▶ To do: Reproduce the lines without alteration, starting at the line that contains "class: Insecta" and stopping after the line that contains "common name: Gaudy sphinx".

[Stored dataset items]
★ ★ ★

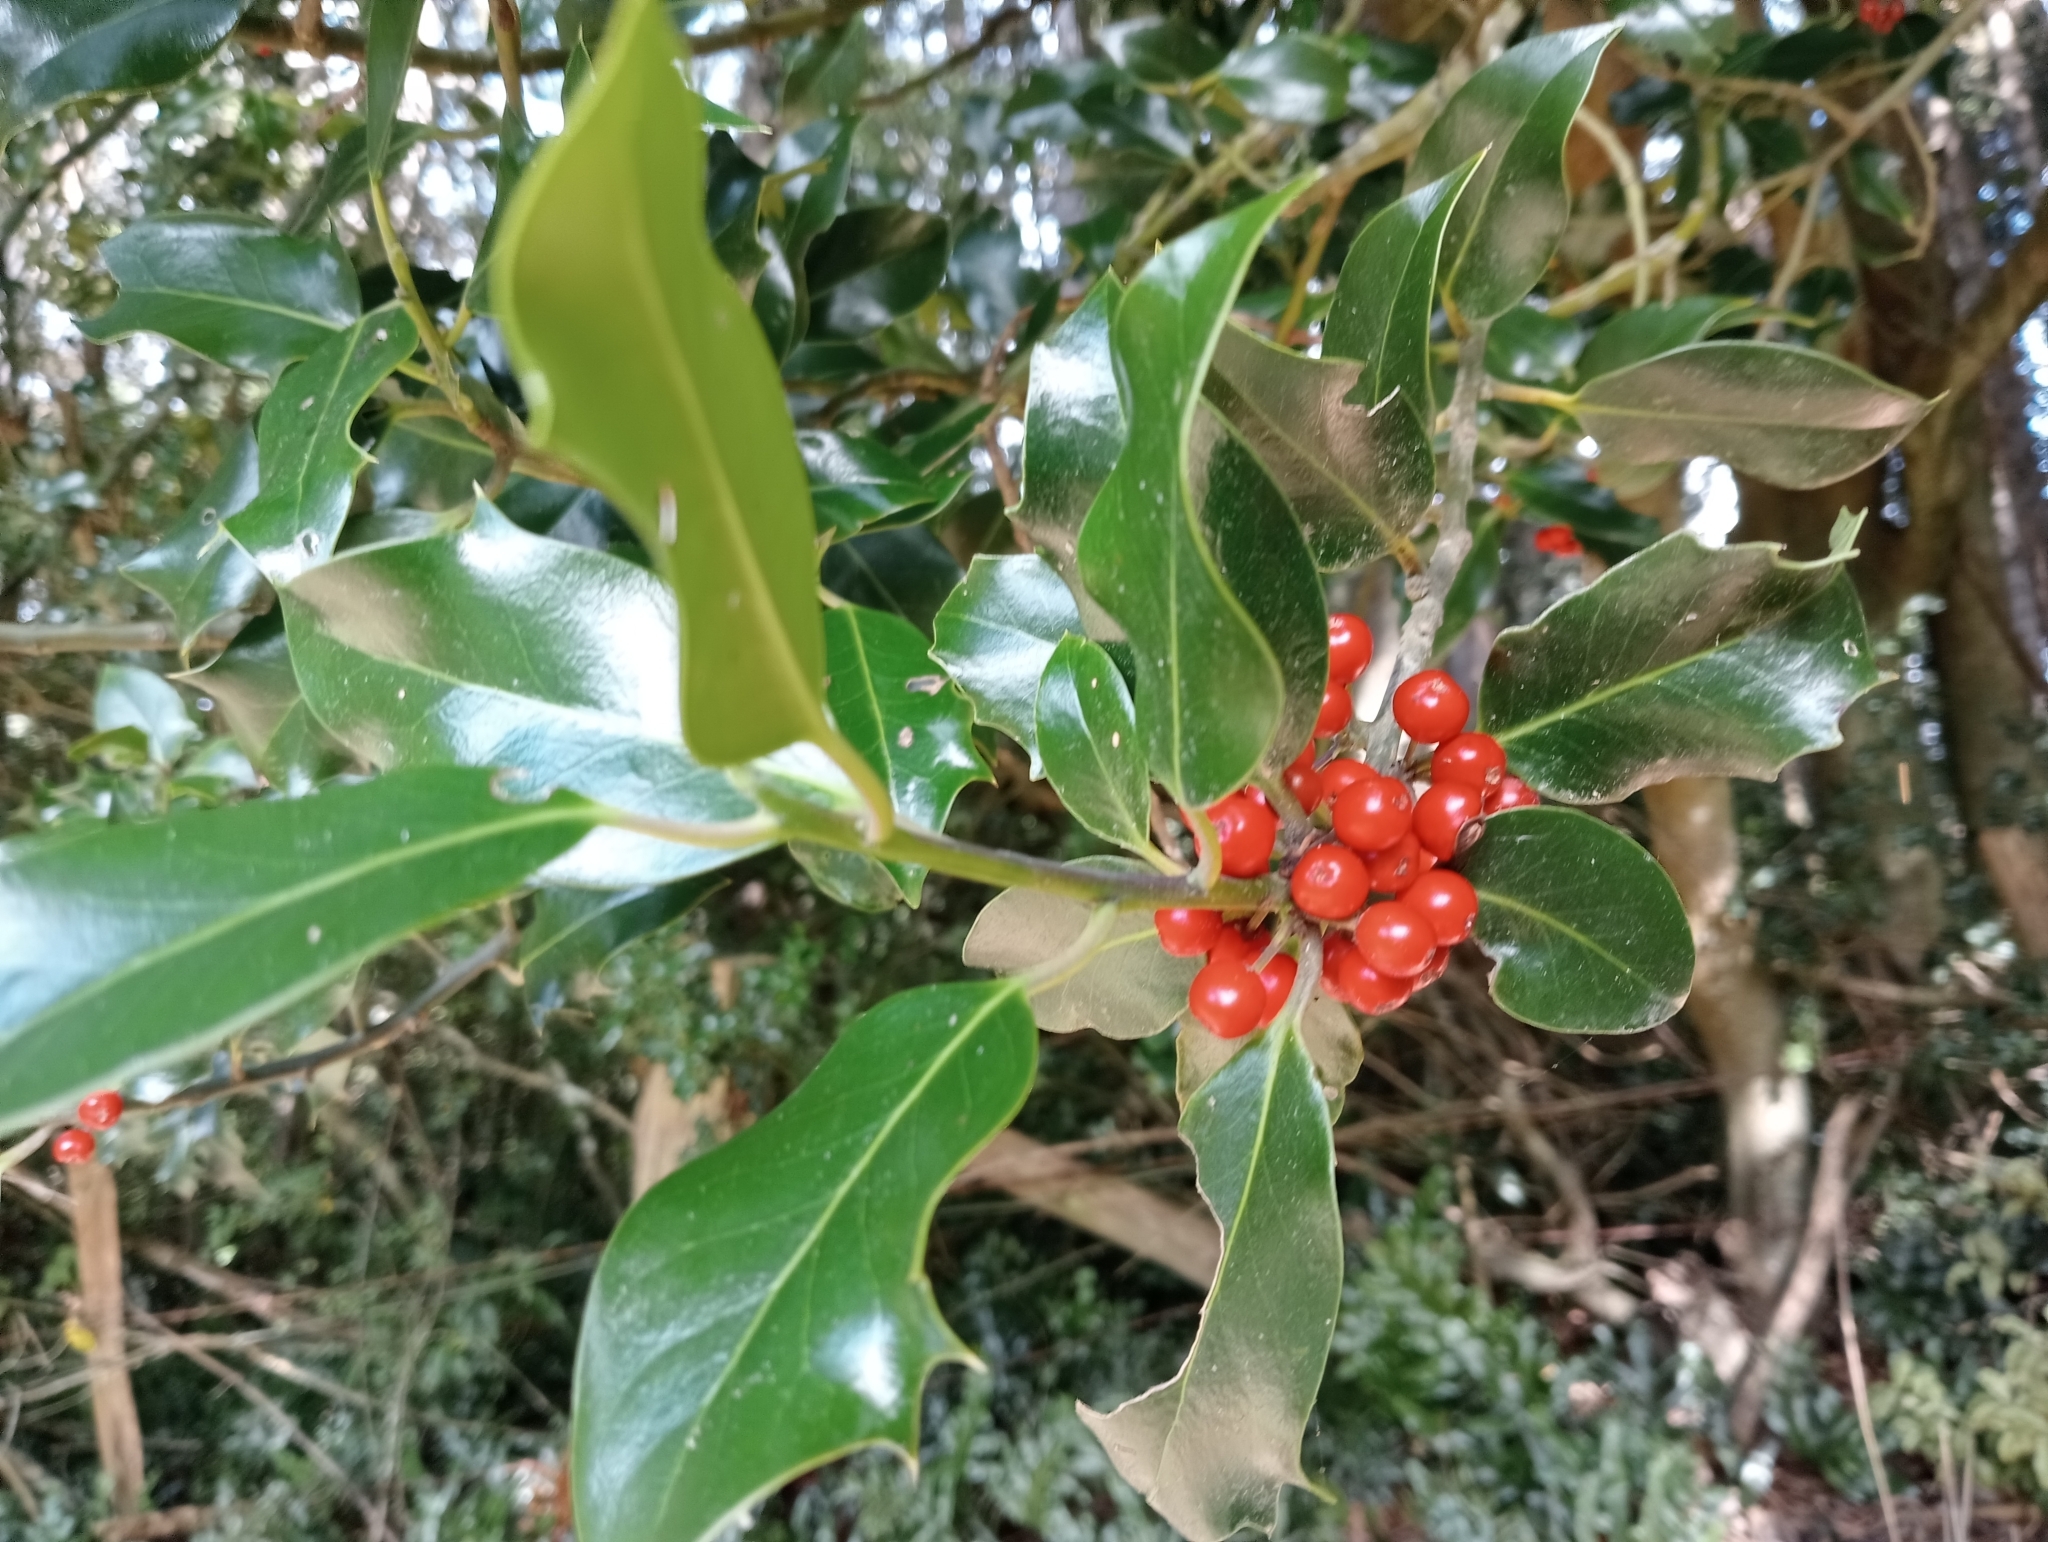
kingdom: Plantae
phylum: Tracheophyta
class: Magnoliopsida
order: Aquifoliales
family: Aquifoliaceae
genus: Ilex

★ ★ ★

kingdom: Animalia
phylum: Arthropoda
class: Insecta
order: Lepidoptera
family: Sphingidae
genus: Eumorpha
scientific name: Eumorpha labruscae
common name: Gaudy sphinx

★ ★ ★

▶ Right answer:
class: Insecta
order: Lepidoptera
family: Sphingidae
genus: Eumorpha
scientific name: Eumorpha labruscae
common name: Gaudy sphinx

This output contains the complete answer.